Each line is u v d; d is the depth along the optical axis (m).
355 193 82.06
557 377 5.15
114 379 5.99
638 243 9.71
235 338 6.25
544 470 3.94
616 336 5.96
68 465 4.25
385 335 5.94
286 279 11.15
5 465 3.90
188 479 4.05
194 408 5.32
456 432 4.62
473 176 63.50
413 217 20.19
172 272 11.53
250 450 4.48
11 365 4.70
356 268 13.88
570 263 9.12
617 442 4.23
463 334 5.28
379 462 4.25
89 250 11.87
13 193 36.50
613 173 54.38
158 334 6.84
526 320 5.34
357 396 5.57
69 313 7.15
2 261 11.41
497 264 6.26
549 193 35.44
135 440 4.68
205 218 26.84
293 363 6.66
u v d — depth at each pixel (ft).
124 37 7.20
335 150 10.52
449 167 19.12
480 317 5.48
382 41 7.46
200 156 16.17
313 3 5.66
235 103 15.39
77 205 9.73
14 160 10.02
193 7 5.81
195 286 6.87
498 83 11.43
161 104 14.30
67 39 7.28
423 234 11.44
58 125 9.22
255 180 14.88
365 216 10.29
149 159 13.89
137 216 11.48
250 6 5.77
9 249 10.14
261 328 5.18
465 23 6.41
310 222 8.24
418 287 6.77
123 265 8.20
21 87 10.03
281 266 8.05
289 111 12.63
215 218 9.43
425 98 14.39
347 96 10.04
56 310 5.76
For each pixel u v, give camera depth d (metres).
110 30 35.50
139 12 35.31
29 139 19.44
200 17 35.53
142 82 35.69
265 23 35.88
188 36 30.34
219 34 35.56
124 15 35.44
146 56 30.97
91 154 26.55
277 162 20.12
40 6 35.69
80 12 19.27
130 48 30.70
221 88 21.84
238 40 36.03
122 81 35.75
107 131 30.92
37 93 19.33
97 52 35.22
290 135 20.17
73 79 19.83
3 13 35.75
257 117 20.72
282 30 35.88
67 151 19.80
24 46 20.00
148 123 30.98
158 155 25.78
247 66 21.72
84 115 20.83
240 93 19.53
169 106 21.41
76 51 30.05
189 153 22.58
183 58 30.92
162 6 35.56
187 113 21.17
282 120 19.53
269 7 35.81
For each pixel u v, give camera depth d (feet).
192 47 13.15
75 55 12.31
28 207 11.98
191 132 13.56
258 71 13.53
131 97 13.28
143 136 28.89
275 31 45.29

Problem statement =
Look through the entries for the string "give". Every line that has it belongs in the answer.

Answer to the problem =
For each pixel u v, give camera depth d (metres).
For each pixel u v, give camera depth d (feet).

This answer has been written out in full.